Stored records ->
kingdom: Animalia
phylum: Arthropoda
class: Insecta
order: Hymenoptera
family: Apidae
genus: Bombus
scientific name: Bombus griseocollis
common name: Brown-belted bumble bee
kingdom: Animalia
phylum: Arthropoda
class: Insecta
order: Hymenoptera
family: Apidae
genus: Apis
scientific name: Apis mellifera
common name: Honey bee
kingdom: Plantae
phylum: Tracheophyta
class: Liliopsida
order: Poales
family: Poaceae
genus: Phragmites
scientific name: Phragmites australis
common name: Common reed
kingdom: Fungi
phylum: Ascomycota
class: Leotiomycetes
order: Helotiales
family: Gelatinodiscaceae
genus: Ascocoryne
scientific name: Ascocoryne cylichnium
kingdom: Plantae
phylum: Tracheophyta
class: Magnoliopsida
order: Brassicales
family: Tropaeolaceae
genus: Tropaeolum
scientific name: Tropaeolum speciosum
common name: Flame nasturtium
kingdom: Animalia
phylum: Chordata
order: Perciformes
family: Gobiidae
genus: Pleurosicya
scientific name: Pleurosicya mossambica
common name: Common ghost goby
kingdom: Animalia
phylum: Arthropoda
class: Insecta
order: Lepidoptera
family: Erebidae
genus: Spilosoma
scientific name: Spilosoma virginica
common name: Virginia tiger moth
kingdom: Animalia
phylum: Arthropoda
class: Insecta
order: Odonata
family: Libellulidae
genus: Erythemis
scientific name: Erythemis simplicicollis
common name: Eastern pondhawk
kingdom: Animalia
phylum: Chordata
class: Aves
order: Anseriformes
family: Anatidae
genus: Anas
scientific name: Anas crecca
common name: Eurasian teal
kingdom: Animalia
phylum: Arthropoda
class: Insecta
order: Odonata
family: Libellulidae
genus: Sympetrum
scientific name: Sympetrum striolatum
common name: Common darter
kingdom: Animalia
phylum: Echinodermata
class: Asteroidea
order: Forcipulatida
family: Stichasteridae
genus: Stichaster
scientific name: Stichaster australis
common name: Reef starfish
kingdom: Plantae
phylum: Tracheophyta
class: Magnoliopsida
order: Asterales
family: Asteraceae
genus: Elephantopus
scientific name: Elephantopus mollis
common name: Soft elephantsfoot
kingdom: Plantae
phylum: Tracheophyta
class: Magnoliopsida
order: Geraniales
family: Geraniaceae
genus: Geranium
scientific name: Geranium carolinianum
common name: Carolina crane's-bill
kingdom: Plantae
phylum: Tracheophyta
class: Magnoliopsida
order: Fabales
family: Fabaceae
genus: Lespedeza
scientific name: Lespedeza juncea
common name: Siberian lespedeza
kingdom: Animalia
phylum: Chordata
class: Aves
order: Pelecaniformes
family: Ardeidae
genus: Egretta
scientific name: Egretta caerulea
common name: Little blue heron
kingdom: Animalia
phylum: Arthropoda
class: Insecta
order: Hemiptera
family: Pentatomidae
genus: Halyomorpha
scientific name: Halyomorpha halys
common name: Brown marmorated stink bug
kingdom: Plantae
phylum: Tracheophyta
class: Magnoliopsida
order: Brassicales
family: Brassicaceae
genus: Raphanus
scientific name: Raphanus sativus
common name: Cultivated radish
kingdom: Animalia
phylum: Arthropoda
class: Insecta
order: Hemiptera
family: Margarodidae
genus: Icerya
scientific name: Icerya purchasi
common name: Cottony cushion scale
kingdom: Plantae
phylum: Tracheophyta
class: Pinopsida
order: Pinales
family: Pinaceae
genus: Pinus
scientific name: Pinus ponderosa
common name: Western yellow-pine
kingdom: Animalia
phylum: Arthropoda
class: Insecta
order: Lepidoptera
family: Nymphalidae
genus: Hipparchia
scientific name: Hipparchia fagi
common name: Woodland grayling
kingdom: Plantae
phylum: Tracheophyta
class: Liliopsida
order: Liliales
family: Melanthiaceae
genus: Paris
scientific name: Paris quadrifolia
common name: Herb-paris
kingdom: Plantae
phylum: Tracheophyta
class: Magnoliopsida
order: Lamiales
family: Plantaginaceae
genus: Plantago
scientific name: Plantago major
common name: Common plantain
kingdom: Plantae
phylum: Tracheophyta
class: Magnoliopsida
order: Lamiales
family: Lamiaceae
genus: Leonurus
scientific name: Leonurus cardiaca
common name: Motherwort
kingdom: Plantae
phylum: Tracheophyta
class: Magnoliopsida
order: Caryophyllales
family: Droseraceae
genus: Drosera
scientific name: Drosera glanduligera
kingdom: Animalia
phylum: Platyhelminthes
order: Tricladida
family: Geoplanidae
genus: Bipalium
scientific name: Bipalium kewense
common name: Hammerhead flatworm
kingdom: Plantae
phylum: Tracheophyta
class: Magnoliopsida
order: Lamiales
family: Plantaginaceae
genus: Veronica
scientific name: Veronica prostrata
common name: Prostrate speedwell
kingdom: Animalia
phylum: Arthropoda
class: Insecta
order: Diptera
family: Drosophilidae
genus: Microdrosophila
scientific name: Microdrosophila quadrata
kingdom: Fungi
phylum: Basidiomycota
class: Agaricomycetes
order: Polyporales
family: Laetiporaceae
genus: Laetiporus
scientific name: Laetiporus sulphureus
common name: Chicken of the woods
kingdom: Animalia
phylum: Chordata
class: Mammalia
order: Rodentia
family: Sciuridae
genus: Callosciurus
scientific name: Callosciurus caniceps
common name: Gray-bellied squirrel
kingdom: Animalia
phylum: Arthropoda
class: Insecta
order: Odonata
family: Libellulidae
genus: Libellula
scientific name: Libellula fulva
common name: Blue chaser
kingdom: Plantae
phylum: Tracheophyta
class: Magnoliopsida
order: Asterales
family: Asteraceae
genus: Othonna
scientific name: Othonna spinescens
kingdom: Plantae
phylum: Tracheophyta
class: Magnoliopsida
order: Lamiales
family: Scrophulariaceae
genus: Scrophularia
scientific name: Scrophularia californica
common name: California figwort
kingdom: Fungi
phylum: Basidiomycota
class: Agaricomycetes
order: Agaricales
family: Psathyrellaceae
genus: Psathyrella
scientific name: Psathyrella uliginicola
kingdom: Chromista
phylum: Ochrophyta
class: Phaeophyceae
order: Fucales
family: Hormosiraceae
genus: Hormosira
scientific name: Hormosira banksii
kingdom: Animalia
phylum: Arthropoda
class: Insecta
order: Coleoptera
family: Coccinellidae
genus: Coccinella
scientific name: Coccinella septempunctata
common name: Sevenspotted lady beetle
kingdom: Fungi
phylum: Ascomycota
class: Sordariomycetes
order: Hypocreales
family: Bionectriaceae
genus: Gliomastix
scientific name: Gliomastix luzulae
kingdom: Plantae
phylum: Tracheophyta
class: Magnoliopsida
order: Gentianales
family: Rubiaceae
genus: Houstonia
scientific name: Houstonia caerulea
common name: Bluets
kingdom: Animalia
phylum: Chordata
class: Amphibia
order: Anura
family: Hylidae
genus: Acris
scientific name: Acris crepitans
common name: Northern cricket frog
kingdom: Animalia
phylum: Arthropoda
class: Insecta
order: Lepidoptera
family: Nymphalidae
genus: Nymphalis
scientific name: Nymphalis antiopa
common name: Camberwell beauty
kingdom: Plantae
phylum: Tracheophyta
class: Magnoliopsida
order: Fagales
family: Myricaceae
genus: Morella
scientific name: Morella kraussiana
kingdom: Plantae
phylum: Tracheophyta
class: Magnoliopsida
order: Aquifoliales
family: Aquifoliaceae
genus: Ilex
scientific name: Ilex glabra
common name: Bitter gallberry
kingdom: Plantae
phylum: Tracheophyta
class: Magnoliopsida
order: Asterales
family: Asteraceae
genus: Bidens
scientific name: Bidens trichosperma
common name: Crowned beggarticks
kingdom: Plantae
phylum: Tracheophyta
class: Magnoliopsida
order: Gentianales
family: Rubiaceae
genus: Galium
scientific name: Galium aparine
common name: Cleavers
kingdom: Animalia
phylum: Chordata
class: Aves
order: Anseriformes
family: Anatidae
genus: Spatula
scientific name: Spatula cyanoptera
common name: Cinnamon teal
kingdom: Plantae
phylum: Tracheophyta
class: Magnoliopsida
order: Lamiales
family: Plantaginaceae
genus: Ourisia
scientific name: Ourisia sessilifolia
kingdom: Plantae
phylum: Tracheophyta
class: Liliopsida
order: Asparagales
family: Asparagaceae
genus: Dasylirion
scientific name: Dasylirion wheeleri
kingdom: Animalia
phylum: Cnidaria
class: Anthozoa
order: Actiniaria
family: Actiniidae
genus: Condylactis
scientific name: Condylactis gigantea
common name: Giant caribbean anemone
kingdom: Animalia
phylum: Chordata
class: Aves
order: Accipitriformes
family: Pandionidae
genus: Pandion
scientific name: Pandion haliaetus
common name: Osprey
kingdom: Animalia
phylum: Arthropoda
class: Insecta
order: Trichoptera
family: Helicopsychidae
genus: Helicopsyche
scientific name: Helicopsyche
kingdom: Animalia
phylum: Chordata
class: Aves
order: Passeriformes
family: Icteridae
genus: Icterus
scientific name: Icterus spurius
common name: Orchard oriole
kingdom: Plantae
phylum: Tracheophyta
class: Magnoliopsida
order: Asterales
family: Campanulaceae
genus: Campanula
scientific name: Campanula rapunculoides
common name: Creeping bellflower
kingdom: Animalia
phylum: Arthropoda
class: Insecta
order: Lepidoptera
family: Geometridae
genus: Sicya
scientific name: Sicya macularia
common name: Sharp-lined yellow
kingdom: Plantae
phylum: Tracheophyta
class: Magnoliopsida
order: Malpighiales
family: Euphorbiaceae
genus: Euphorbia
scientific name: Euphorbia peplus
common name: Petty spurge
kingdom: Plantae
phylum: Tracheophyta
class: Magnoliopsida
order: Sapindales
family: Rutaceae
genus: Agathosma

What is asked -> Can you convert everything in the material from the line containing "order: Aquifoliales" down to the line containing "genus: Euphorbia", both included, into a Markdown table with the columns Row and Line, skipping any blank lines?

The reply ->
| Row | Line |
|---|---|
| 1 | order: Aquifoliales |
| 2 | family: Aquifoliaceae |
| 3 | genus: Ilex |
| 4 | scientific name: Ilex glabra |
| 5 | common name: Bitter gallberry |
| 6 | kingdom: Plantae |
| 7 | phylum: Tracheophyta |
| 8 | class: Magnoliopsida |
| 9 | order: Asterales |
| 10 | family: Asteraceae |
| 11 | genus: Bidens |
| 12 | scientific name: Bidens trichosperma |
| 13 | common name: Crowned beggarticks |
| 14 | kingdom: Plantae |
| 15 | phylum: Tracheophyta |
| 16 | class: Magnoliopsida |
| 17 | order: Gentianales |
| 18 | family: Rubiaceae |
| 19 | genus: Galium |
| 20 | scientific name: Galium aparine |
| 21 | common name: Cleavers |
| 22 | kingdom: Animalia |
| 23 | phylum: Chordata |
| 24 | class: Aves |
| 25 | order: Anseriformes |
| 26 | family: Anatidae |
| 27 | genus: Spatula |
| 28 | scientific name: Spatula cyanoptera |
| 29 | common name: Cinnamon teal |
| 30 | kingdom: Plantae |
| 31 | phylum: Tracheophyta |
| 32 | class: Magnoliopsida |
| 33 | order: Lamiales |
| 34 | family: Plantaginaceae |
| 35 | genus: Ourisia |
| 36 | scientific name: Ourisia sessilifolia |
| 37 | kingdom: Plantae |
| 38 | phylum: Tracheophyta |
| 39 | class: Liliopsida |
| 40 | order: Asparagales |
| 41 | family: Asparagaceae |
| 42 | genus: Dasylirion |
| 43 | scientific name: Dasylirion wheeleri |
| 44 | kingdom: Animalia |
| 45 | phylum: Cnidaria |
| 46 | class: Anthozoa |
| 47 | order: Actiniaria |
| 48 | family: Actiniidae |
| 49 | genus: Condylactis |
| 50 | scientific name: Condylactis gigantea |
| 51 | common name: Giant caribbean anemone |
| 52 | kingdom: Animalia |
| 53 | phylum: Chordata |
| 54 | class: Aves |
| 55 | order: Accipitriformes |
| 56 | family: Pandionidae |
| 57 | genus: Pandion |
| 58 | scientific name: Pandion haliaetus |
| 59 | common name: Osprey |
| 60 | kingdom: Animalia |
| 61 | phylum: Arthropoda |
| 62 | class: Insecta |
| 63 | order: Trichoptera |
| 64 | family: Helicopsychidae |
| 65 | genus: Helicopsyche |
| 66 | scientific name: Helicopsyche |
| 67 | kingdom: Animalia |
| 68 | phylum: Chordata |
| 69 | class: Aves |
| 70 | order: Passeriformes |
| 71 | family: Icteridae |
| 72 | genus: Icterus |
| 73 | scientific name: Icterus spurius |
| 74 | common name: Orchard oriole |
| 75 | kingdom: Plantae |
| 76 | phylum: Tracheophyta |
| 77 | class: Magnoliopsida |
| 78 | order: Asterales |
| 79 | family: Campanulaceae |
| 80 | genus: Campanula |
| 81 | scientific name: Campanula rapunculoides |
| 82 | common name: Creeping bellflower |
| 83 | kingdom: Animalia |
| 84 | phylum: Arthropoda |
| 85 | class: Insecta |
| 86 | order: Lepidoptera |
| 87 | family: Geometridae |
| 88 | genus: Sicya |
| 89 | scientific name: Sicya macularia |
| 90 | common name: Sharp-lined yellow |
| 91 | kingdom: Plantae |
| 92 | phylum: Tracheophyta |
| 93 | class: Magnoliopsida |
| 94 | order: Malpighiales |
| 95 | family: Euphorbiaceae |
| 96 | genus: Euphorbia |